Mayotte : 171 cas de paludisme ouvrent un marché de prophylaxie de 280k€
L'explosion du paludisme à Mayotte (171 cas en 5 mois) relance le marché de la prophylaxie antipaludique et redéfinit les missions officinales en zone tropicale.
Contexte
Mayotte enregistre une recrudescence dramatique du paludisme avec 171 cas depuis janvier 2026, dont 29 hospitalisations. Cette flambée épidémique, avec une accélération depuis fin avril, fait craindre une réinstallation durable de la maladie dans le département français le plus pauvre. Le paludisme, transmis par les moustiques Anopheles, avait été quasi-éliminé de l'île dans les années 2000 grâce aux campagnes de prévention. Aujourd'hui, les 22 pharmacies de l'archipel se retrouvent en première ligne pour la distribution des traitements prophylactiques et curatifs. Cette situation épidémique relance brutalement un marché pharmaceutique spécialisé : celui de la chimioprophylaxie antipaludique, secteur à forte valeur ajoutée pour les officines ultramarines.
Analyse business
Le marché antipaludique représente un enjeu financier majeur pour les pharmacies mahoraises. Avec 280 000 habitants et un taux d'incidence qui explose (61 cas pour 100 000 habitants en 5 mois contre 2-3 cas habituels), la demande de prophylaxie va mécaniquement s'envoler. La doxycycline prophylactique coûte 15€ le mois, l'atovaquone-proguanil (Malarone) 45€ la semaine. Sur une population à risque estimée à 50 000 personnes (touristes, expatriés, déplacements inter-îles), le marché potentiel atteint 280 000€ annuels. Les pharmacies mahoraises, qui génèrent déjà 35% de leur CA sur les anti-infectieux (vs 12% en métropole), voient leurs marges s'améliorer : coefficient multiplicateur de 2,15 sur la doxycycline, 1,8 sur le Malarone. Parallèlement, l'Assurance Maladie finance désormais à 100% les TROD paludisme (15€ l'unité) et les consultations pharmaceutiques de prévention voyage (25€ l'acte, nouveau depuis 2025). Cette épidémie va également doper les ventes d'insecticides et répulsifs, secteur parapharmacie à marge libre (40-60%).

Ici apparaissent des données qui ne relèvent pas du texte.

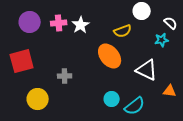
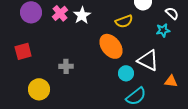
pink cross: (59, 23) -> (60, 13), turned -35
red square: (22, 61) -> (23, 51), size x0.7
cyan circle: (112, 99) -> (126, 73), moved

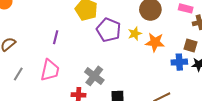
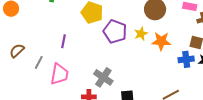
gray line: (18, 74) -> (39, 62), moved

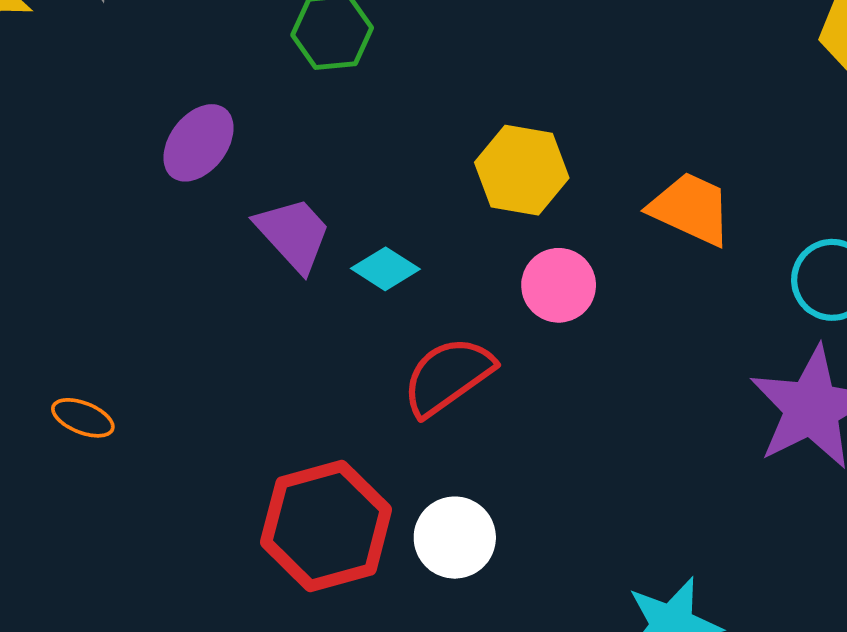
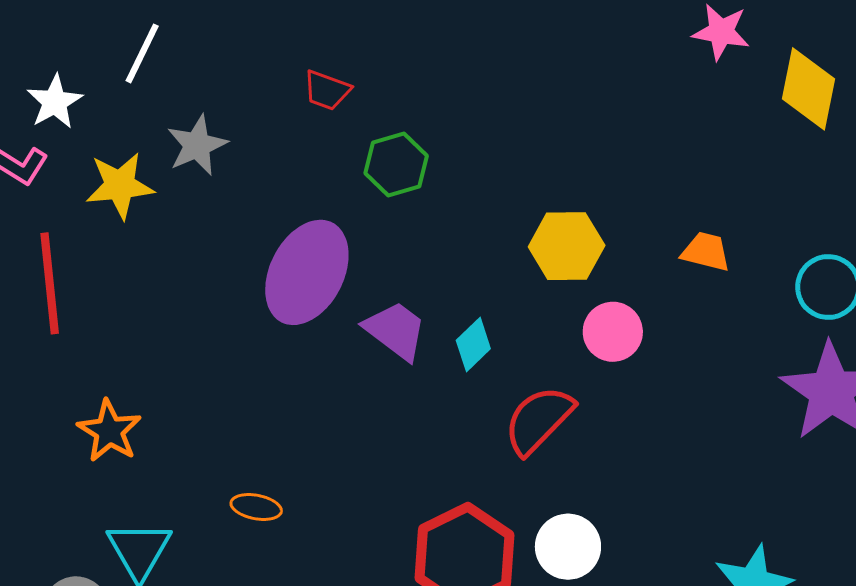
purple ellipse: (199, 143) -> (307, 272), size x1.6
orange trapezoid: (691, 209) -> (706, 252), size x0.7
cyan diamond: (385, 269) -> (473, 344), turned -66

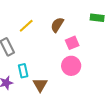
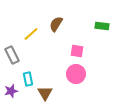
brown semicircle: (57, 25) -> (56, 24), moved
pink square: (72, 43) -> (77, 51), turned 32

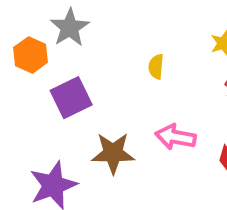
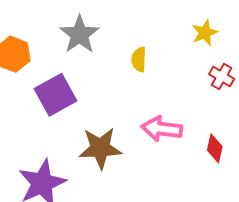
gray star: (70, 28) -> (79, 34), moved

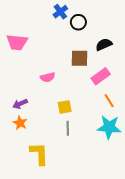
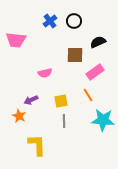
blue cross: (60, 12) -> (50, 21), moved
orange line: (109, 101) -> (88, 95), moved
purple arrow: (20, 104) -> (31, 100), moved

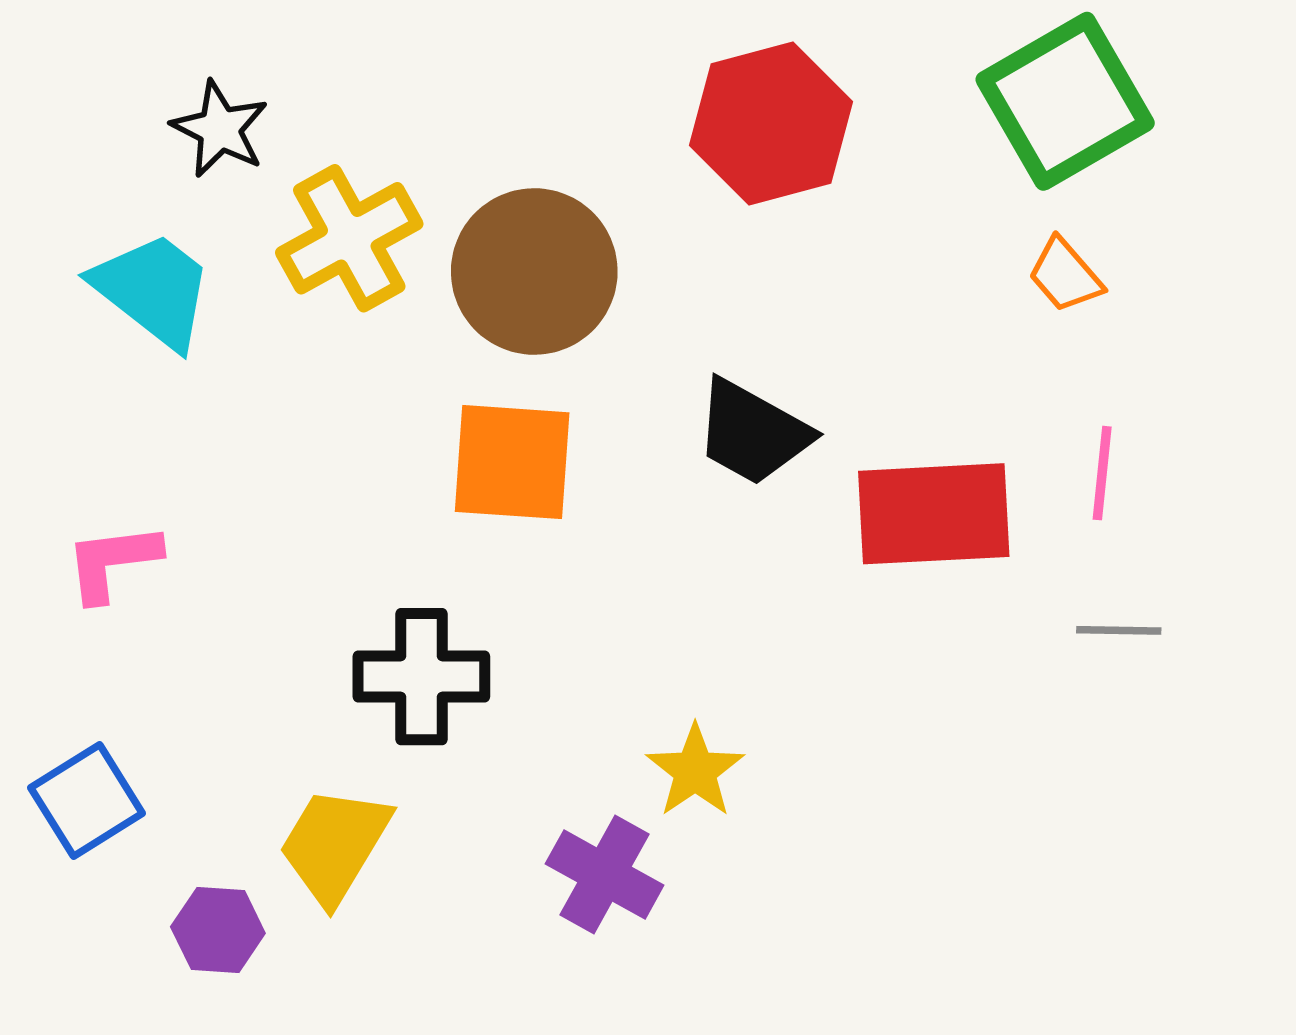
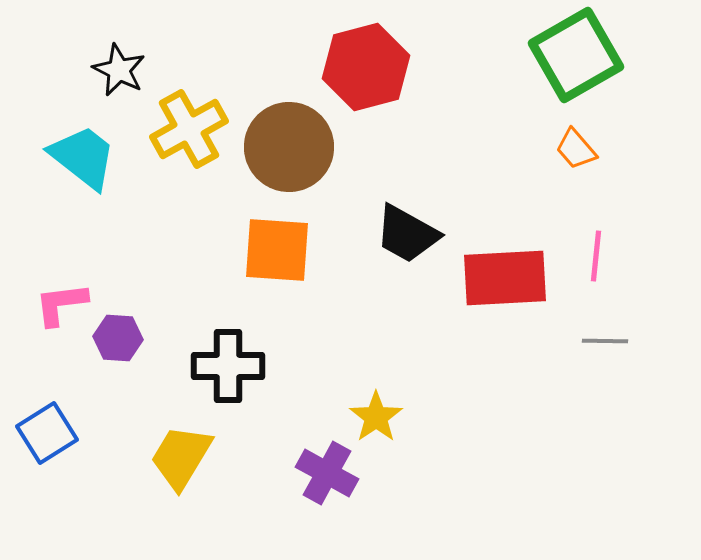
red hexagon: (771, 124) -> (366, 67), moved
purple hexagon: (218, 930) -> (118, 338), moved

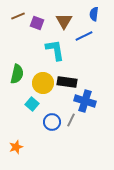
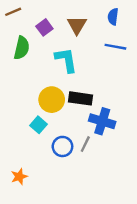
brown line: (18, 16) -> (13, 12), moved
purple square: (37, 23) -> (44, 27), turned 32
blue line: (84, 36) -> (115, 47), moved, turned 36
green semicircle: (17, 74) -> (22, 48), moved

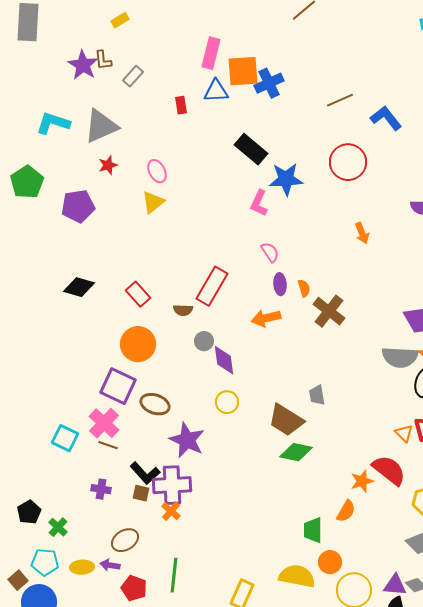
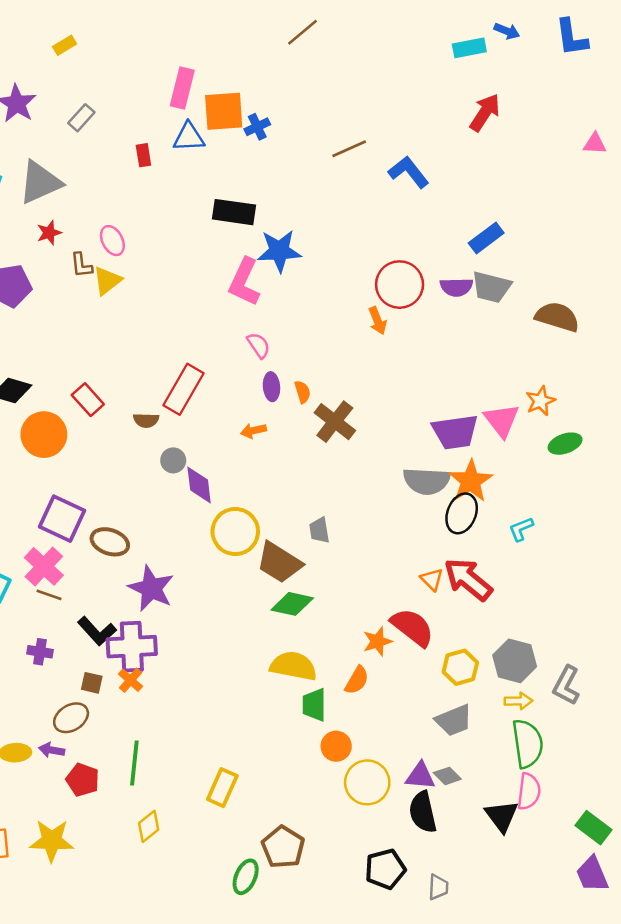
brown L-shape: (103, 60) -> (81, 265), moved
blue cross: (269, 83) -> (257, 127), size x0.7
black rectangle: (251, 149) -> (234, 212), turned -32
red circle: (348, 162) -> (400, 285), moved
pink L-shape: (259, 203) -> (244, 282), size x1.4
orange arrow: (266, 318) -> (253, 431), size x0.7
orange circle: (138, 344) -> (44, 435), moved
yellow circle: (227, 402) -> (235, 532), moved, size x1.6
brown square: (141, 493) -> (92, 683), moved
yellow semicircle: (297, 576) -> (293, 666), moved

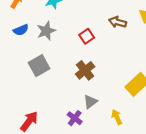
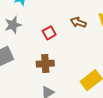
brown cross: (85, 70) -> (45, 64), turned 30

Recommandations actionnables
1. Formation équipes — Organise une formation express sur la prophylaxie antipaludique et les TROD, secteur technique à forte marge où l'expertise prime.
2. Partenariat médical — Développe les liens avec les médecins du centre hospitalier de Mamoudzou pour optimiser les orientations prophylaxie.
3. Stock sécurisé — Anticipe les ruptures sur doxycycline et Malarone, produits à rotation lente mais stratégiques en période épidémique.
4. Conseil voyage — Valorise les consultations pharma voyage (25€) nouvellement remboursées, créneaux rentables à développer.
5. Gamme répulsifs — Élargis l'offre insecticides/moustiquaires, marché captif en croissance de 400% selon les distributeurs locaux.